30.9.08

dahling, the dahlias

When we first moved up to the Boston area two years ago and were presented with the opportunity to garden, I was beyond excited. Although I was raised in an apartment in NY, I love to tend to plants. In fact, my father once had a coffee tree in their apartment that faces west so they get lots of light and is always ridiculously hot. (Going back there after having become accustomed to our chilly apartment here, I almost find the heat of my parents' place insufferable.) My dad had all sorts of plants in the windowsills, from a teeny azalea bush to amaryllis to African violets to different varieties of spider plants, whatever he caught his eye at the local florist. These plants would thrive there on the windowsills in their living room. He still has a whole bunch of them there including a pine sapling that my mother somehow ended up with and had better find a proper home for before it goes through their ceiling.

Since moving out however many years ago now, I have tried to keep plants in my different apartments but have never quite had the same level of success my dad has had doing so. The closest I came was in our stinky beloved old apartment in LIC where I grew a whole bunch of aeniums and other succulents. They did really well in our super-hot apartment (I swear it was 90 degrees year-round in that place). While we were living there, I tried my hand at actual gardening by joining the community garden, which was fun. I planted a few things, but I don't think I really cared for them properly. I was a slacker about going there every weekend, and sometimes I used to just go and hang out there. I'd have coffee with my friend who ran it, and we'd do a little bit of work and a whole lot of talking. It probably didn't help that we're both big hand-talkers so we did more gesturing than gardening as we chatted.

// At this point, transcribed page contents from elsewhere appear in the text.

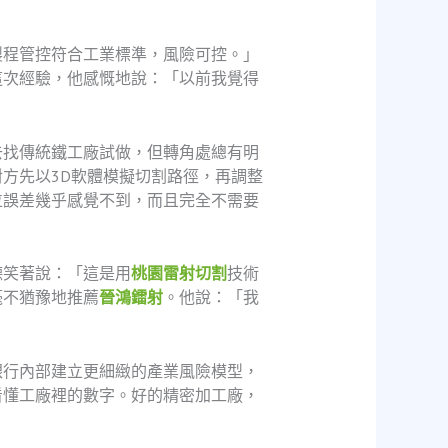
製程管控符合工業標準，風險可控。」
這次經驗，他感慨地說：「以前我覺得
去找傳統鐵工廠試做，但轉角處總有明
方先以3D軟體模擬切割路徑，再調整
位誤差幾乎感覺不到，而且完全不需要
德笑著說：「這是用
桃園雷射切割
技術
毫不猶豫地推薦
晉鴻鐳射
。他說：「我
銀行內部建立更細緻的產業風險模型，
看懂工廠裡的數字。好的精密加工廠，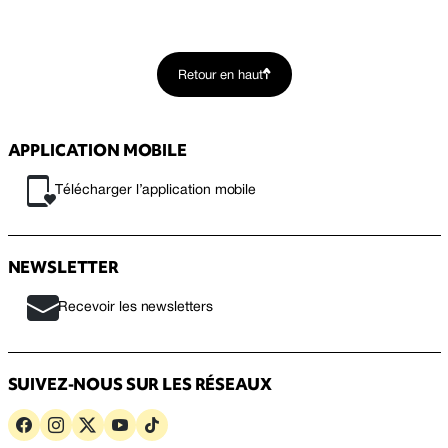
Retour en haut
APPLICATION MOBILE
Télécharger l’application mobile
NEWSLETTER
Recevoir les newsletters
SUIVEZ-NOUS SUR LES RÉSEAUX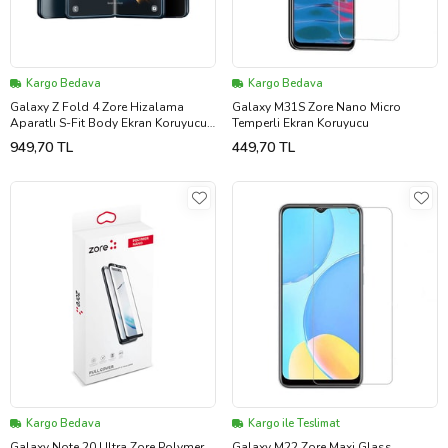
Kargo Bedava
Kargo Bedava
Galaxy Z Fold 4 Zore Hizalama
Galaxy M31S Zore Nano Micro
Aparatlı S-Fit Body Ekran Koruyucu
Temperli Ekran Koruyucu
(Renksiz)
949,70 TL
449,70 TL
Kargo Bedava
Kargo ile Teslimat
Galaxy Note 20 Ultra Zore Polymer
Galaxy M22 Zore Maxi Glass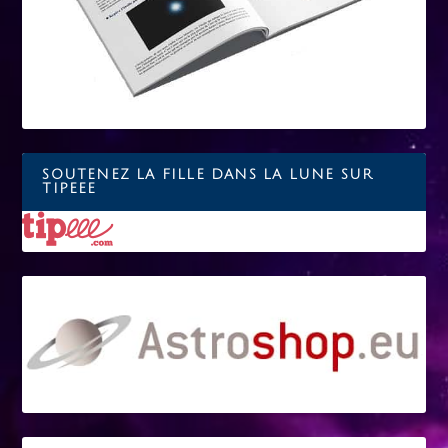
SOUTENEZ LA FILLE DANS LA LUNE SUR
TIPEEE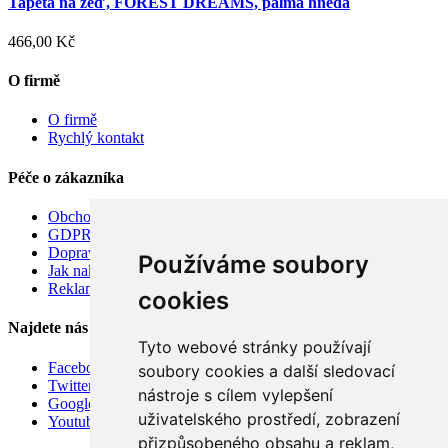
Tapeta na zeď, FOREST DREAMS, palma hnědá
466,00 Kč
O firmě
O firmě
Rychlý kontakt
Péče o zákazníka
Obchodní podmínky
GDPR
Doprava
Používáme soubory
Jak nakupovat
Reklamace
cookies
Najdete nás
Tyto webové stránky používají
Facebook
soubory cookies a další sledovací
Twitter
nástroje s cílem vylepšení
Google
uživatelského prostředí, zobrazení
Youtube
přizpůsobeného obsahu a reklam,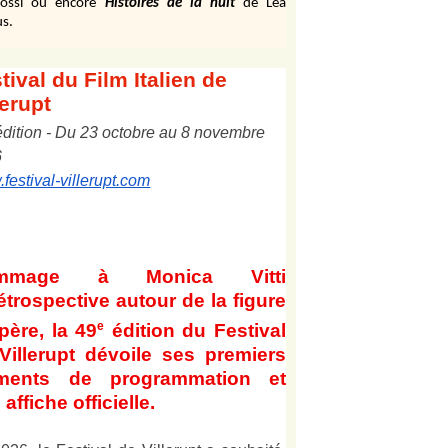
ossi ou encore
Histoires de la nuit
de Léa
s.
tival
du Film Italien de
lerupt
édition
-
Du
2
3
octobre au
8
novembre
6
festival-villerupt.com
mmage à Monica Vitti
étrospective autour de la figure
e
père, la 49
édition du Festival
Villerupt dévoile ses premiers
éments de programmation et
affiche officielle
.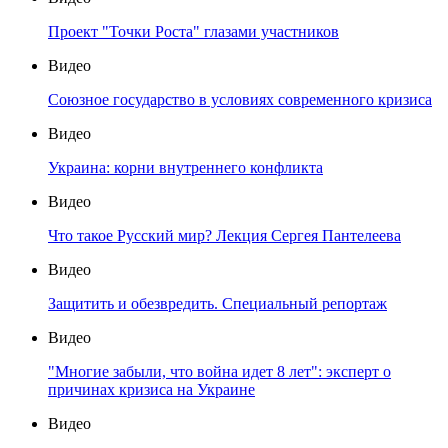
Проект "Точки Роста" глазами участников
Видео
Союзное государство в условиях современного кризиса
Видео
Украина: корни внутреннего конфликта
Видео
Что такое Русский мир? Лекция Сергея Пантелеева
Видео
Защитить и обезвредить. Специальный репортаж
Видео
"Многие забыли, что война идет 8 лет": эксперт о
причинах кризиса на Украине
Видео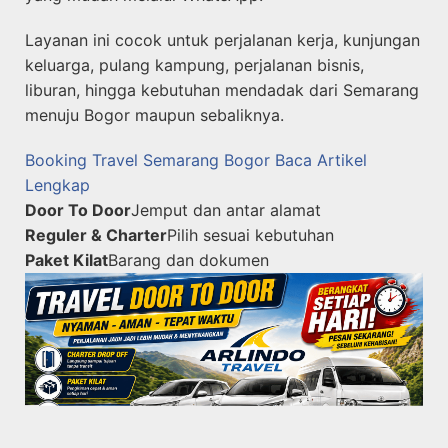
Layanan ini cocok untuk perjalanan kerja, kunjungan
keluarga, pulang kampung, perjalanan bisnis,
liburan, hingga kebutuhan mendadak dari Semarang
menuju Bogor maupun sebaliknya.
Booking Travel Semarang Bogor
Baca Artikel
Lengkap
Door To Door
Jemput dan antar alamat
Reguler & Charter
Pilih sesuai kebutuhan
Paket Kilat
Barang dan dokumen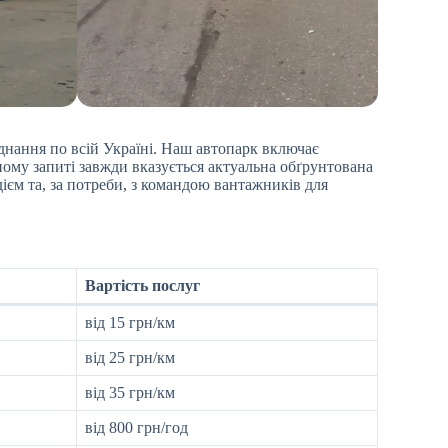
днання по всій Україні. Наш автопарк включає
ому запиті завжди вказується актуальна обґрунтована
єм та, за потреби, з командою вантажників для
Вартість послуг
від 15 грн/км
від 25 грн/км
від 35 грн/км
від 800 грн/год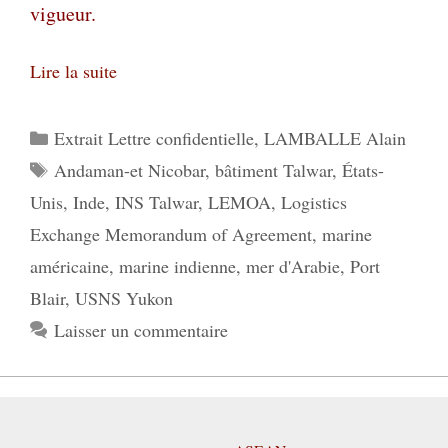
vigueur.
Lire la suite
Catégories
Extrait Lettre confidentielle
,
LAMBALLE Alain
Étiquettes
Andaman-et Nicobar
,
bâtiment Talwar
,
États-
Unis
,
Inde
,
INS Talwar
,
LEMOA
,
Logistics
Exchange Memorandum of Agreement
,
marine
américaine
,
marine indienne
,
mer d'Arabie
,
Port
Blair
,
USNS Yukon
Laisser un commentaire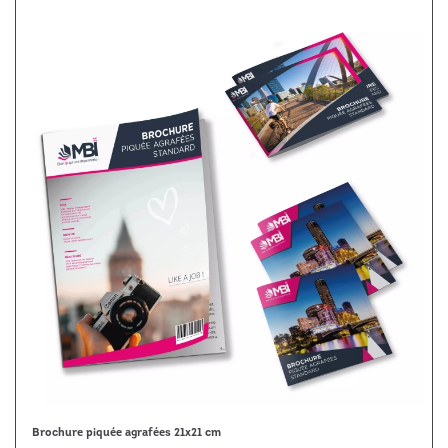
Brochure piquée agrafées 21x21 cm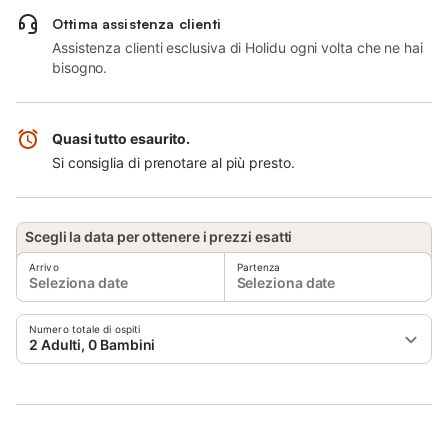
Ottima assistenza clienti
Assistenza clienti esclusiva di Holidu ogni volta che ne hai
bisogno.
Quasi tutto esaurito.
Si consiglia di prenotare al più presto.
Scegli la data per ottenere i prezzi esatti
Arrivo
Partenza
Seleziona date
Seleziona date
Numero totale di ospiti
2 Adulti, 0 Bambini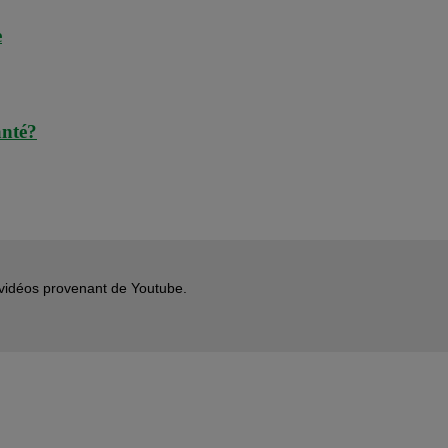
e
anté?
s vidéos provenant de Youtube.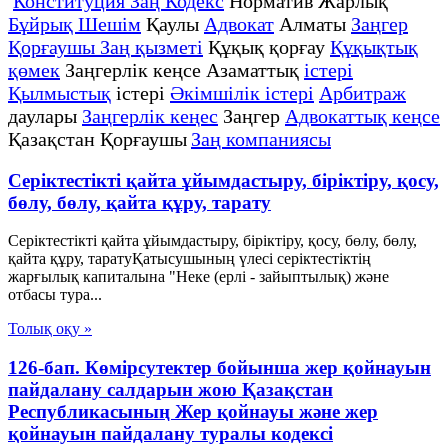
Конституция Заң Кодекс
Норматив Жарлық
Бұйрық Шешім
Қаулы
Адвокат
Алматы
Заңгер
Қорғаушы Заң қызметі
Құқық қорғау
Құқықтық
қөмек
Заңгерлік кеңсе Азаматтық
істері
Қылмыстық
істері
Әкімшілік істері
Арбитраж
даулары
Заңгерлік кеңес
Заңгер
Адвокаттық кеңсе
Қазақстан Қорғаушы
Заң компаниясы
Серіктестікті қайта ұйымдастыру, біріктіру, қосу,
бөлу, бөлу, қайта құру, тарату
Серіктестікті қайта ұйымдастыру, біріктіру, қосу, бөлу, бөлу,
қайта құру, таратуҚатысушының үлесі серіктестіктің
жарғылық капиталына "Неке (ерлі - зайыптылық) және
отбасы тура...
Толық оқу »
126-бап. Көмірсутектер бойынша жер қойнауын
пайдалану салдарын жою Қазақстан
Республикасының Жер қойнауы және жер
қойнауын пайдалану туралы кодексі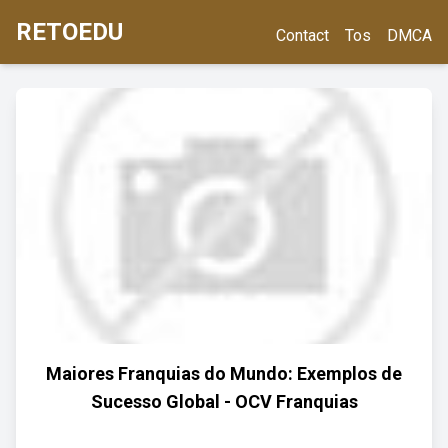
RETOEDU
Contact
Tos
DMCA
Maiores Franquias do Mundo: Exemplos de
Sucesso Global - OCV Franquias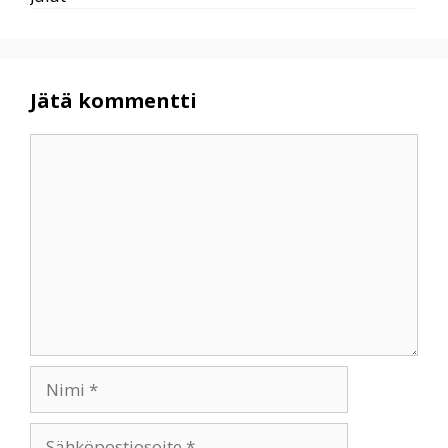
Jätä kommentti
Kommentti
Nimi
Sähköpostiosoite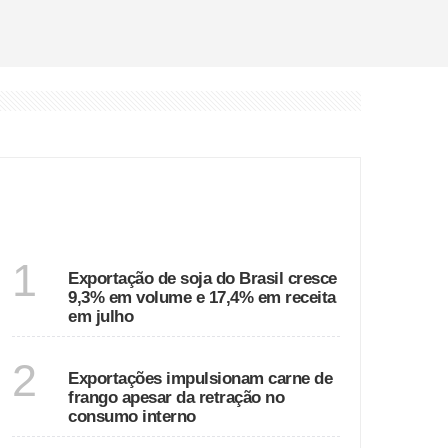
o
ÚLTIMAS
ECONOMIA
1
Exportação de soja do Brasil cresce
9,3% em volume e 17,4% em receita
em julho
ECONOMIA
2
Exportações impulsionam carne de
frango apesar da retração no
consumo interno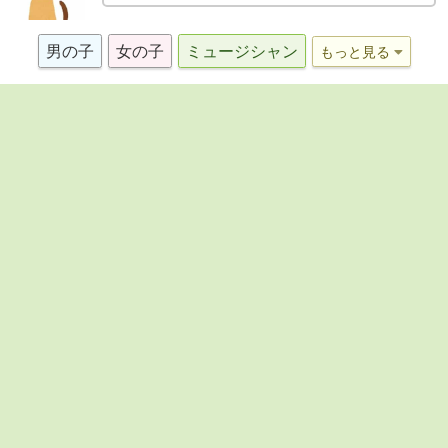
男の子
女の子
ミュージシャン
もっと見る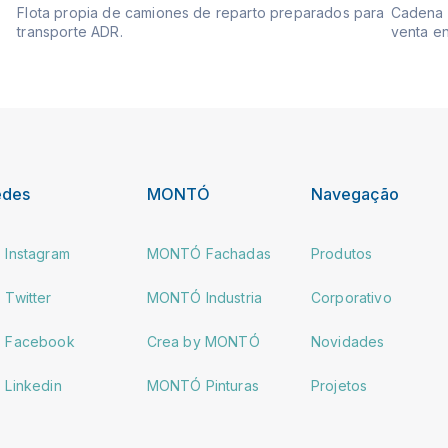
Flota propia de camiones de reparto preparados para
Cadena d
transporte ADR.
venta en
edes
MONTÓ
Navegação
Instagram
MONTÓ Fachadas
Produtos
Twitter
MONTÓ Industria
Corporativo
Facebook
Crea by MONTÓ
Novidades
Linkedin
MONTÓ Pinturas
Projetos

Last year, up here in fancy-pants Cambridge, I planted several dahlias, but they didn't do very well. One of them didn't grow much, and the other two were knocked over and destroyed in a storm because I didn't stake them correctly. Due to what I thought was a failure on my part, I wasn't very enthusiastic about planting more dahlias this year. I even lost last year's tubers, which I took as some sort of sign that I shouldn't bother. (They're somewhere in a brown paper bag in Matt's parents' basement. Yep.) However, Matt went and got a bunch of tubers at Bonnie's anyway, and touched by the fact that he did this, I planted them, blindly, only knowing what one of the whole bunch would look like. It was late in the season so Matt said the pickings were slim, and I had assumed that they were probably all the same variety. Well, we lucked out big time because we got a lovely array of brilliant dahlias. And because of all the rain, they've done exceptionally well this year. I've also made sure to stake them securely and to re-stake them after storms or heavy rain. So yay for dahlias! I'm hoping next year is as bountiful in our little garden.

big fat purple dahlia about to bloom

5 comments:

Anonymous said...

Gorgeous! Those photos would look beautiful framed. Love em!

Anonymous said...

Those are beautiful flowers and photos! I really have a black thumb so I could never produce any pretty flowers.

Sonya said...

Great Green Gardening Gods and Goddesses! Those are absolutely amazing. That first photo with the dew is absolutely breathtaking.

nova said...

You could put these pics on notecards. The shots are gorgeous...and make me wish that I could actually grow plants instead of killing them...sigh.

Angela said...

so lovely! my dahlias are gone already - yours are pretty and you captured them so nicely! thanks for sharing!